UiTM Faculty of Law


UiTM Faculty of Law is one of the professional graduate faculties of UiTM and is located in Shah Alam, Malaysia. It is among the notable public premier law school in Malaysia.
The current dean of the faculty is Dr. Hartini Saripan, who assumed the role in 2018.
The faculty currently consists of some 100 academic staff. It has about 1,144 students studying pre-law, BLS and LL.B.

History

The Faculty of Law was founded in 1968. It was formerly known as the Faculty of Administration and Law and before as the School of Administration and Law.
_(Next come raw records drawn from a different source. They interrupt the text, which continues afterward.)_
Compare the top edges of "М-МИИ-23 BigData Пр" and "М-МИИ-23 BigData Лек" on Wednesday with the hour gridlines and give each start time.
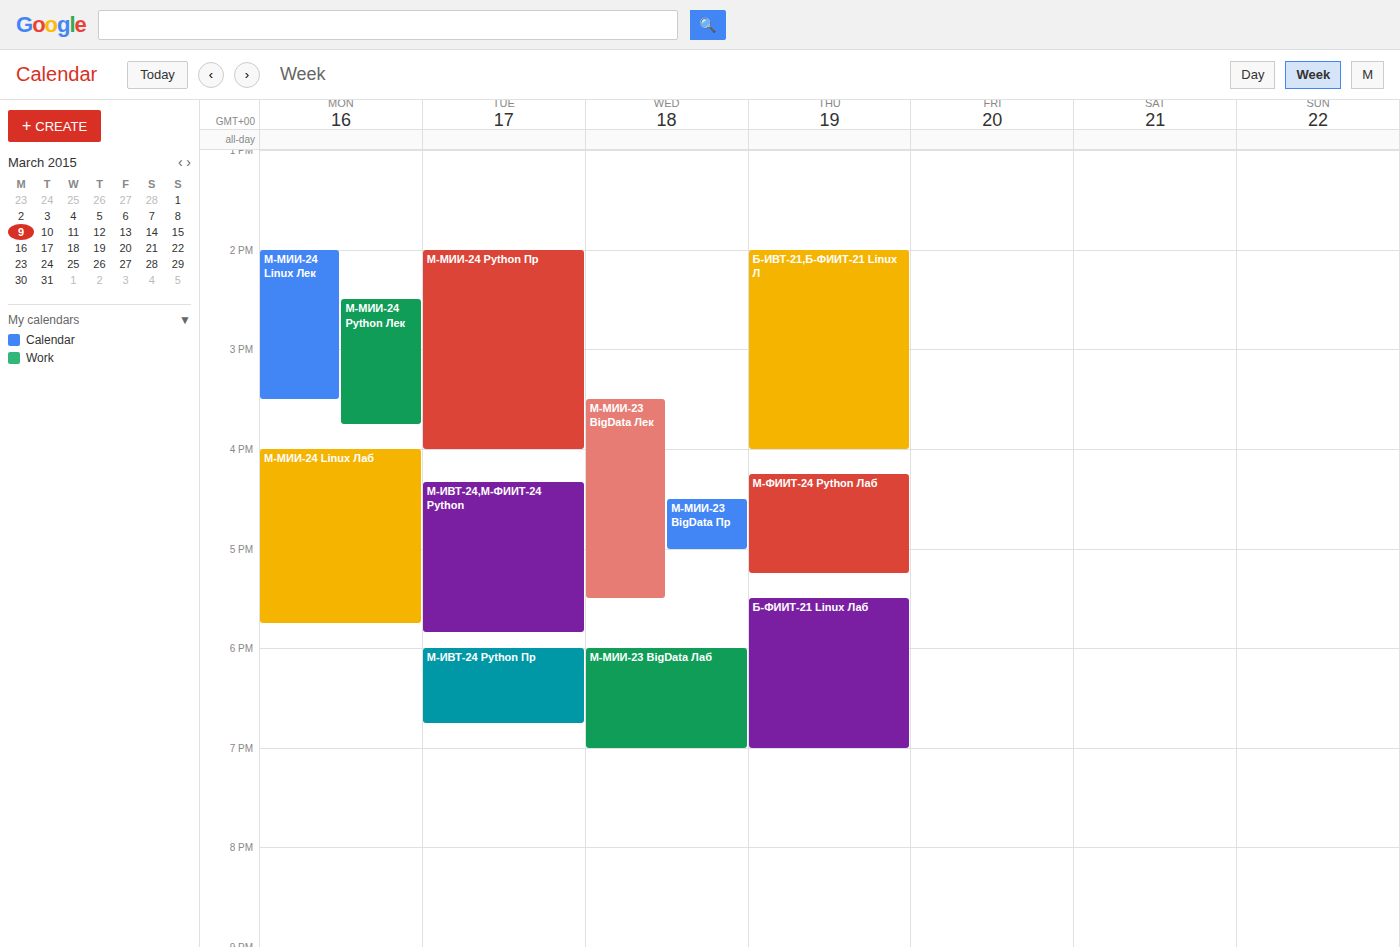
"М-МИИ-23 BigData Пр": 4:30 PM, halfway between the 4 PM and 5 PM lines. "М-МИИ-23 BigData Лек": 3:30 PM, halfway between the 3 PM and 4 PM lines.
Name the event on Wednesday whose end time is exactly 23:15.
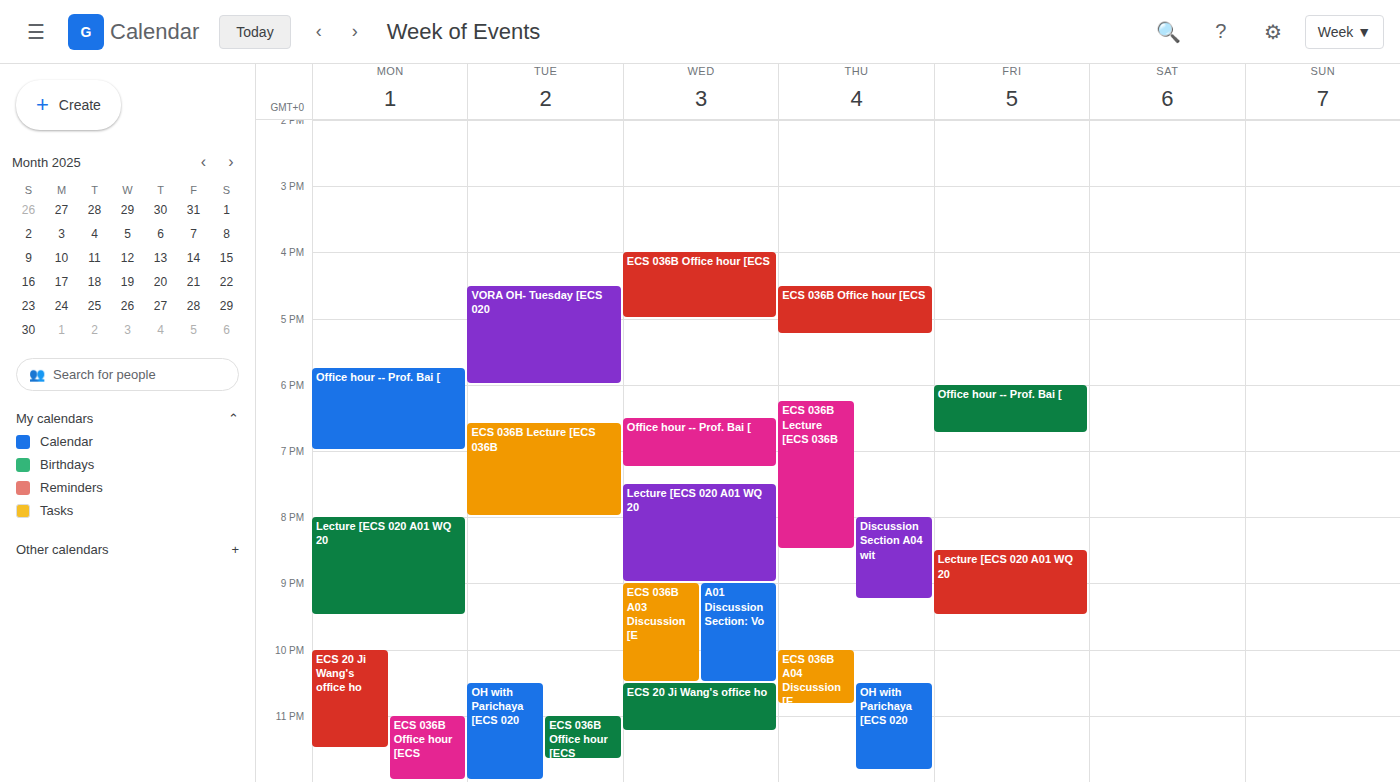
"ECS 20 Ji Wang's office ho"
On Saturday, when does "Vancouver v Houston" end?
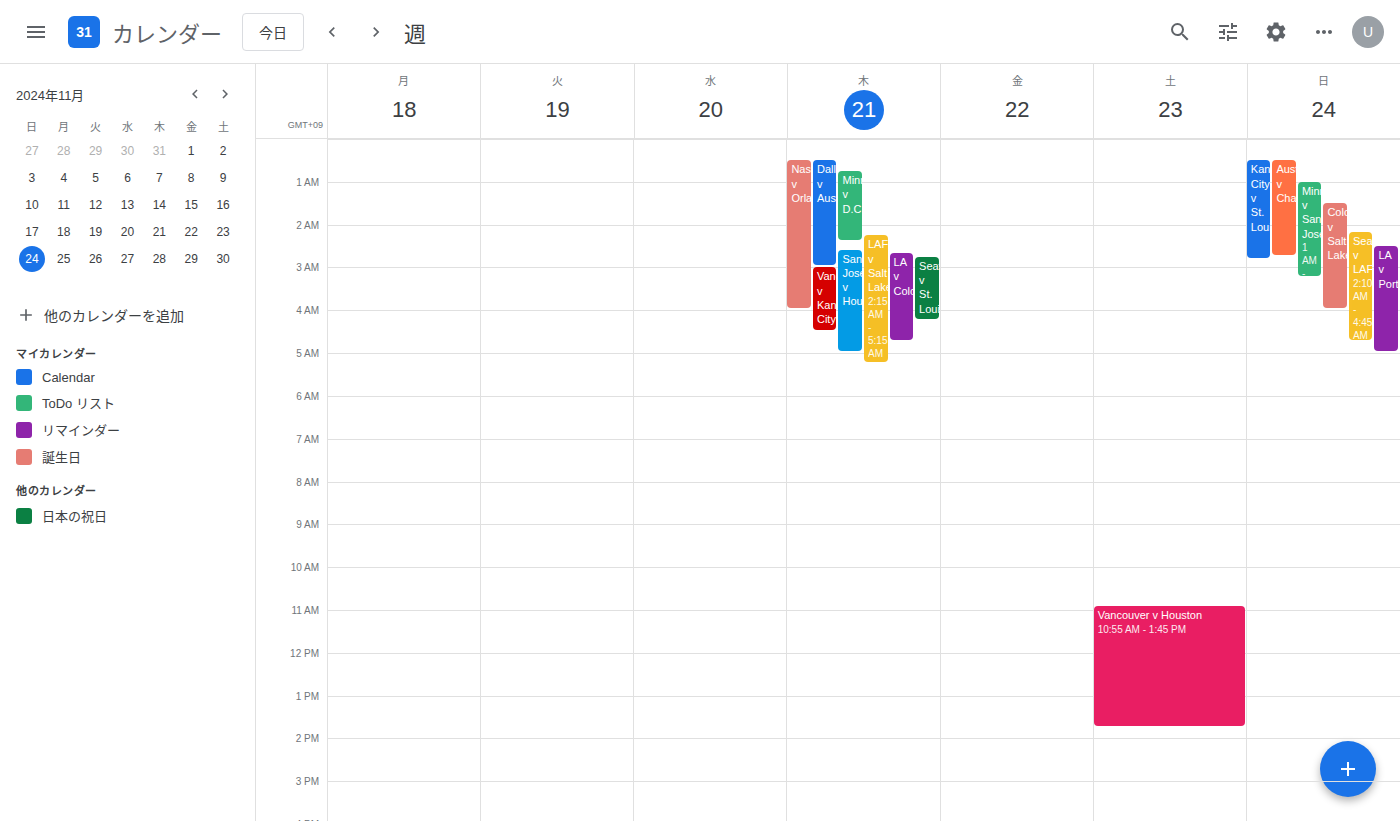
1:45 PM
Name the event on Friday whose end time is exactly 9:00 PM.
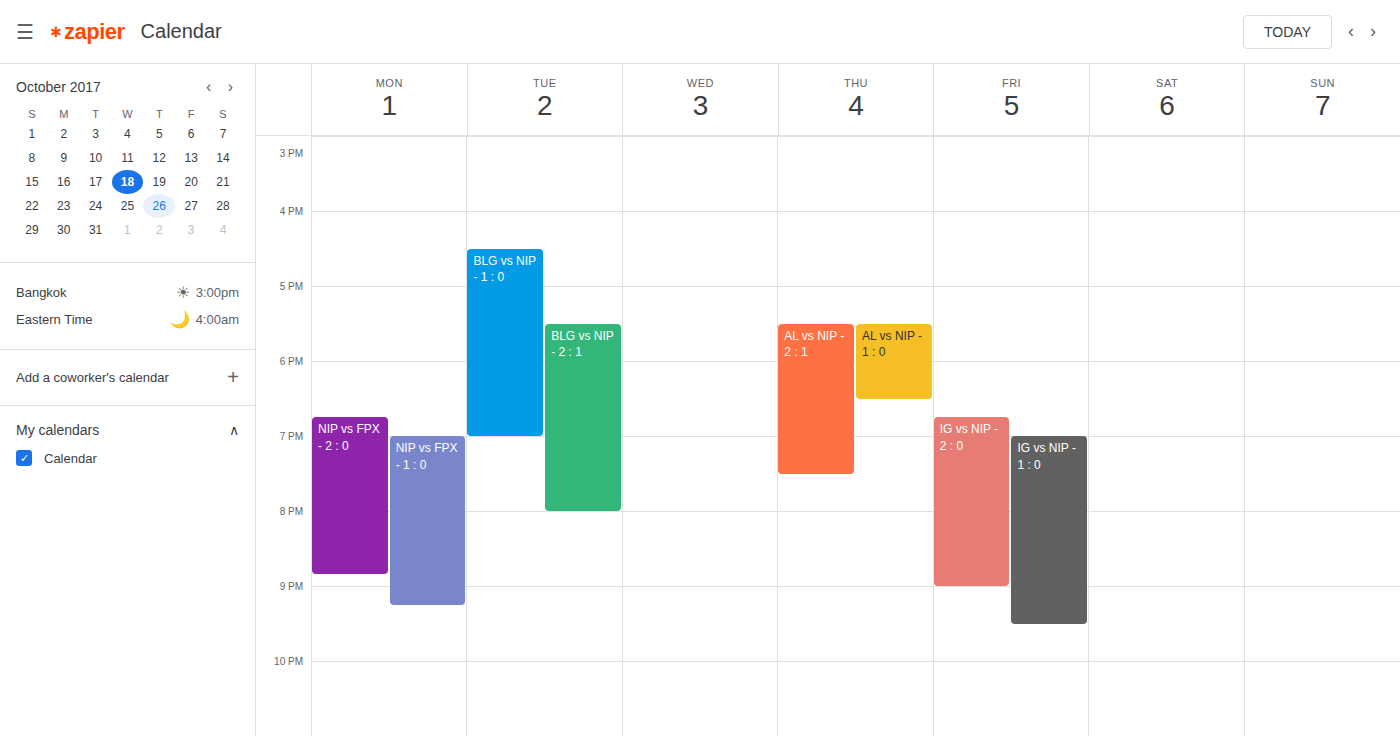
"IG vs NIP - 2 : 0"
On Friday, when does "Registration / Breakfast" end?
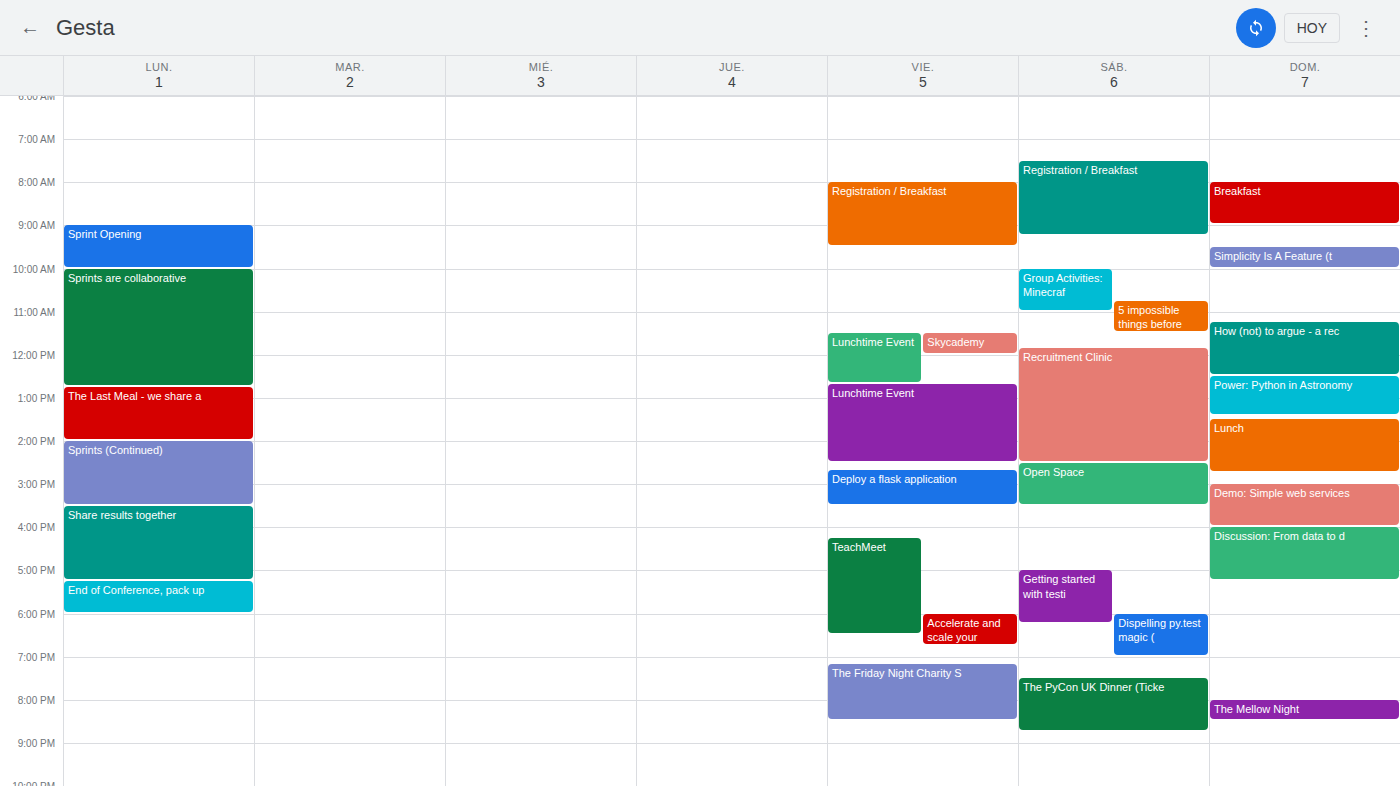
9:30 AM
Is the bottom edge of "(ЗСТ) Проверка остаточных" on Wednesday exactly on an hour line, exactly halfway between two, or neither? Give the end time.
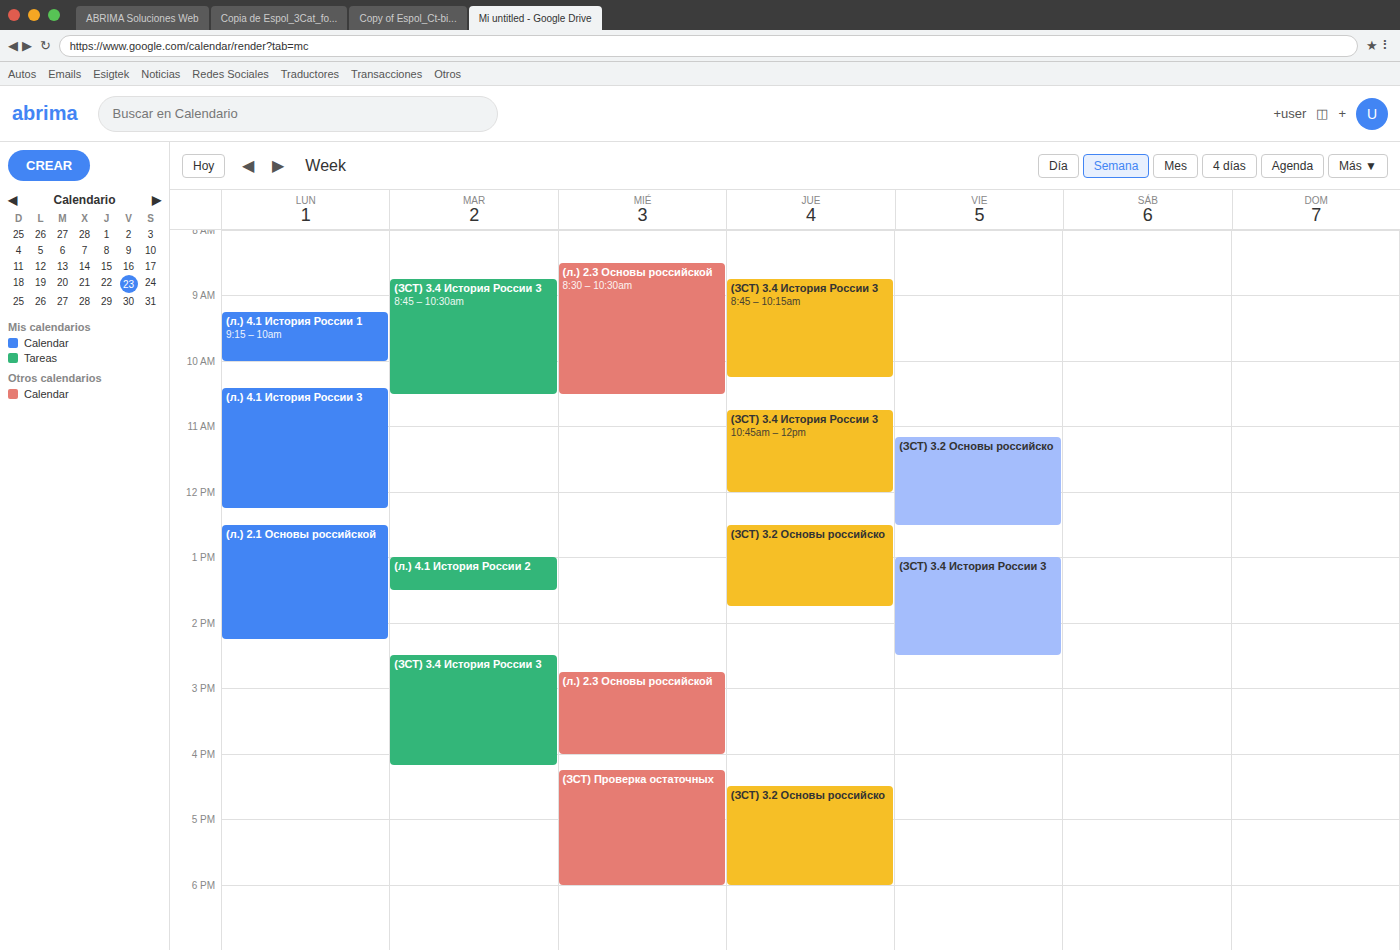
6:00 PM -- exactly on the 6 PM line.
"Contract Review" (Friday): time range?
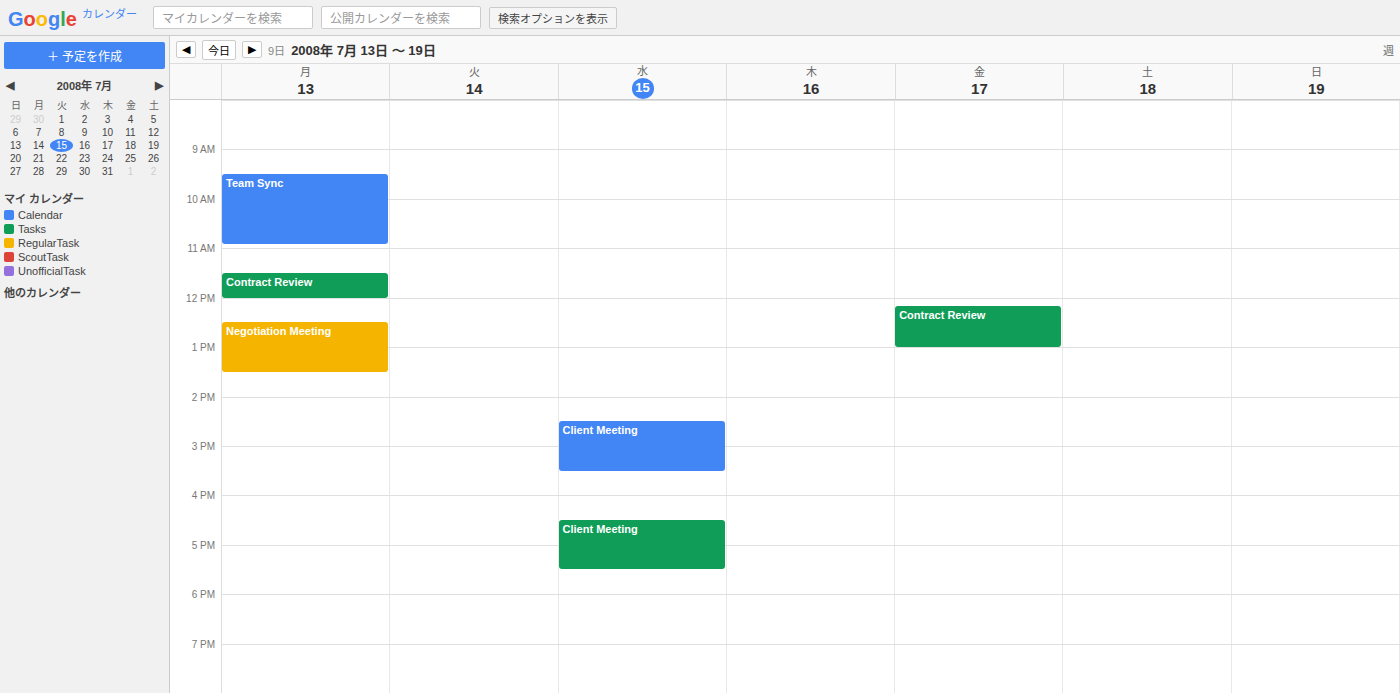
12:10 PM to 1:00 PM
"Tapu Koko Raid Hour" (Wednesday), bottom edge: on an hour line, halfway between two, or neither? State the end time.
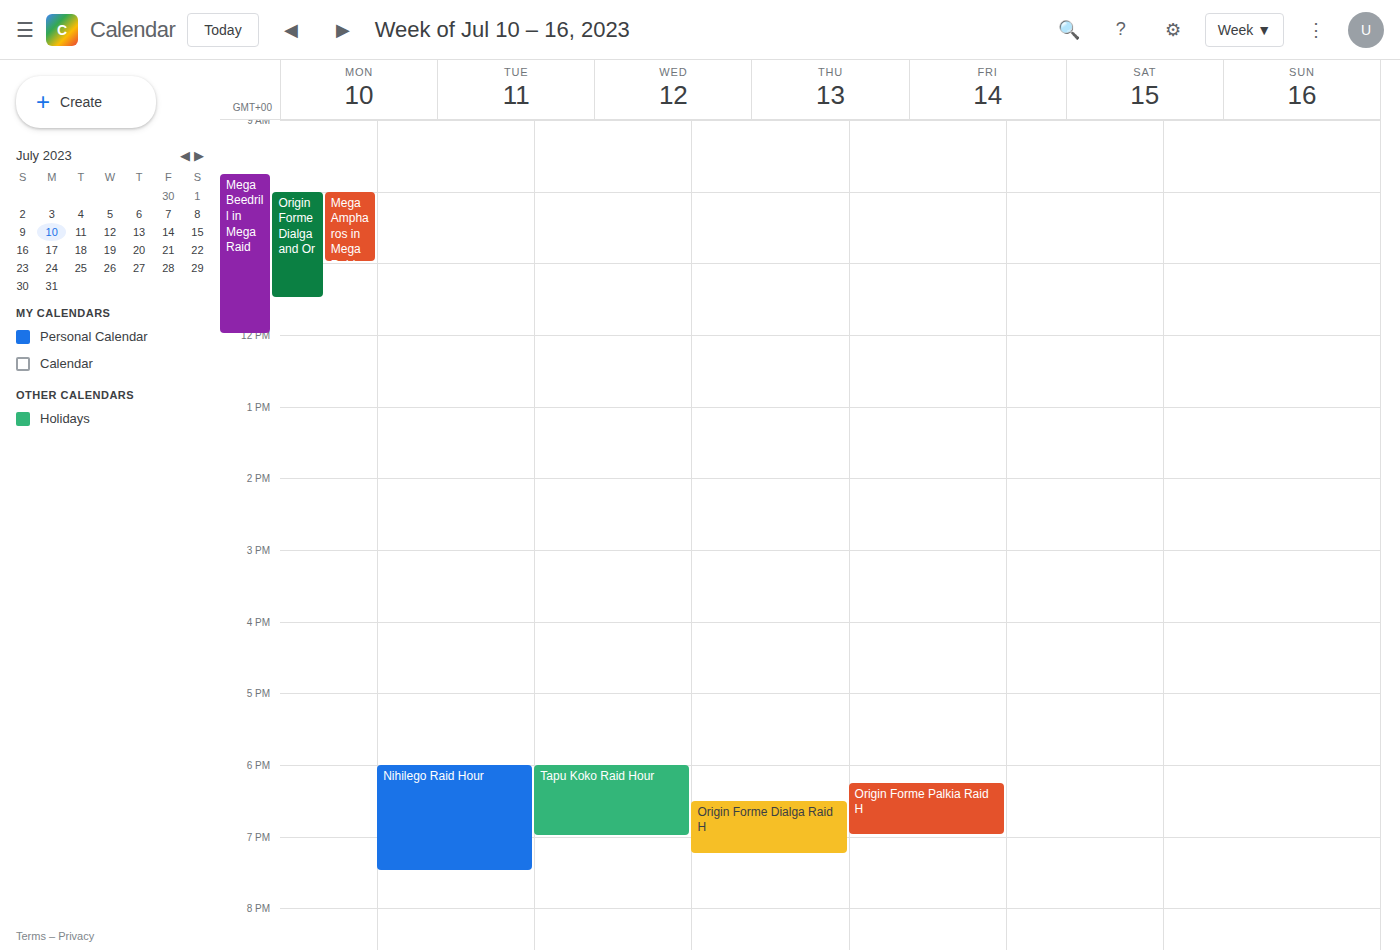
7:00 PM -- exactly on the 7 PM line.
It began as a centre offering British external programmes, namely the LL.B University of London and the Chartered Institute of Secretaries. The only internal programme offered then was the Diploma in Public Administration and Local Government.
On 14 January 2004, the Faculty of Administration and Law have been separated to two faculties namely the Faculty of Law and the Faculty of Administrative Science and Policy Studies.

Programmes

Undergraduate

In 1978, the LL.B University of London programme was discontinued and replaced by the Diploma in Law programme. The DIL programme is equivalent to the LL.B programme offered in British Universities. It is a three-year academic programme based on the structure of British Universities undergraduate law programmes. Unlike most of the British programmes however, the DIL programme at the faculty is conducted on a semester system.
Soon after, the faculty had renamed its programmes and DIL was renamed as the LL.B . The LL.B programme, however, was postgraduate programmes.
replaced with the Bachelor of Legal Studies or BLS, which was introduced in 2002.
In 1982, the faculty introduced a one-year Advanced Diploma in Law programme for graduates of the DIL programme. The ADIL programme is equivalent to a LL.B degree and recognised for legal practice. It is a simulatory programme designed to provide professional training for students in preparation for their career in the legal practice as Advocates and Solicitors. ADIL then became the LL.B. This LL.B programme is unique in which it was designed after the Inns of Court in England. The students are put in a simulated legal office environment in which they are designated in firms and given case studies.
The BLS programme was discontinued by the faculty in the recent years. Currently, the faculty is only offering the four-years LL.B programme for undergraduate while still maintaining the Final-year as the professional training-course. Graduates of this programme are eligible to practice as deputy public prosecutors, federal counsels, parliamentary draftsmen in the attorney general's chambers, or Judicial Legal Services as magistrates, arbitrators and also be admitted as advocates and solicitors.

Controversy

In 2007, former Dean, Khalid Yusoff, was jailed three months for forgery and cheating in the July 2001 Certificate in Legal Practice examination "master list". In May 2010, he was freed by the Court of Appeal.